** Instructions to follow **
Return only those lines of the listing in which "degrees" appears.

========

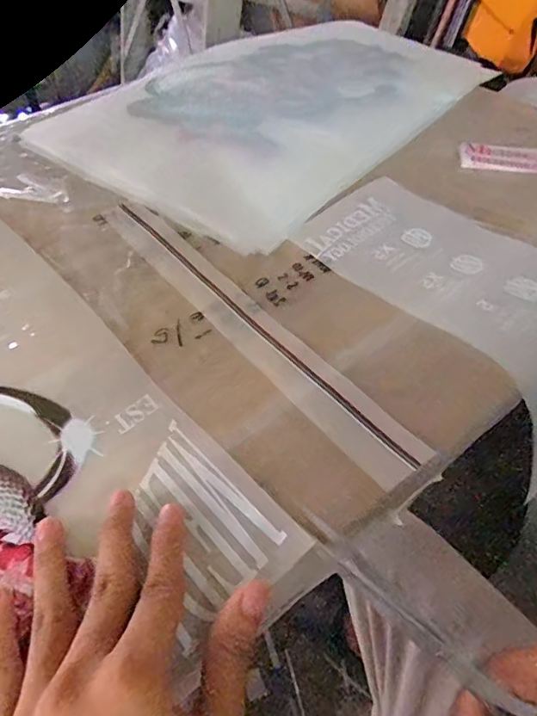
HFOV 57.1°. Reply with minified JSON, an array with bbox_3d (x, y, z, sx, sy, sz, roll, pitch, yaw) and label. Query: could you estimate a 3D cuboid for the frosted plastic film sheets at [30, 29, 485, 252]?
[{"bbox_3d":[0.007,-0.296,0.556,0.338,0.009,0.461,32,58,24],"label":"frosted plastic film sheets"}]

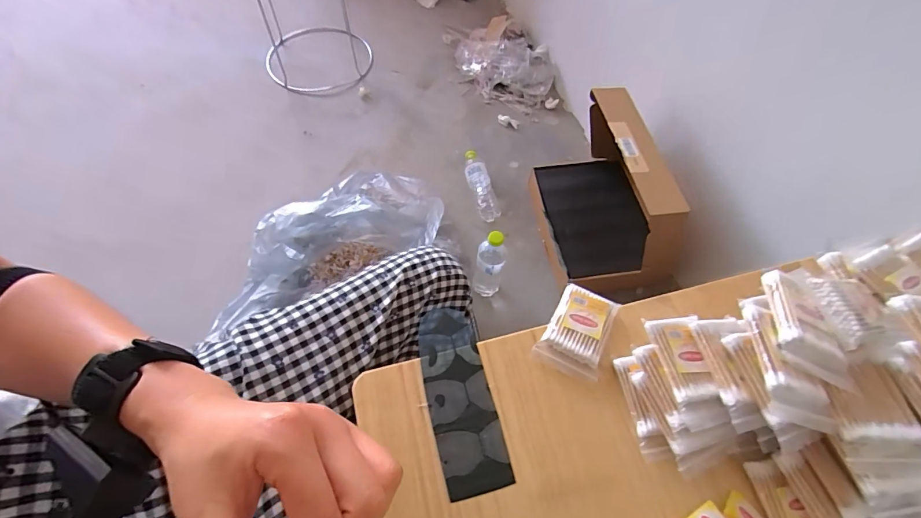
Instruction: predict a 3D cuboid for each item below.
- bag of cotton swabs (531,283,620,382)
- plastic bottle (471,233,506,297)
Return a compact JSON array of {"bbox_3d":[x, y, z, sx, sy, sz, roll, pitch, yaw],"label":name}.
[{"bbox_3d":[0.122,0.072,0.426,0.060,0.014,0.086,27,63,12],"label":"bag of cotton swabs"},{"bbox_3d":[0.067,0.004,0.921,0.063,0.210,0.073,11,61,3],"label":"plastic bottle"}]

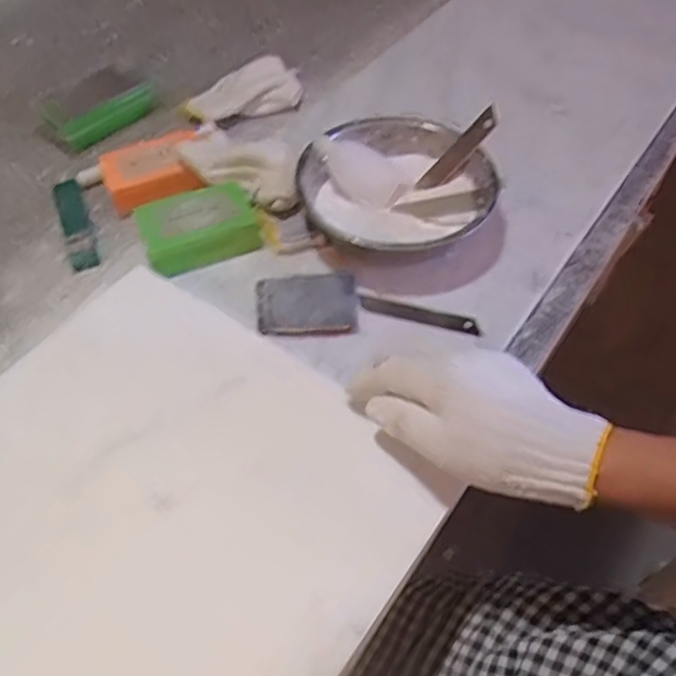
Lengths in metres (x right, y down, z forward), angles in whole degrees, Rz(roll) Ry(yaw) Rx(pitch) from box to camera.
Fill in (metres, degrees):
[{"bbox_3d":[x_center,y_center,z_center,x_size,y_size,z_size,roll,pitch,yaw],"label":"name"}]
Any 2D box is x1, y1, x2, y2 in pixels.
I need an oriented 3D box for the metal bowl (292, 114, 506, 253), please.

========

** The answer **
Lengths in metres (x right, y down, z forward), angles in whole degrees, Rz(roll) Ry(yaw) Rx(pitch) from box to camera.
Fill in (metres, degrees):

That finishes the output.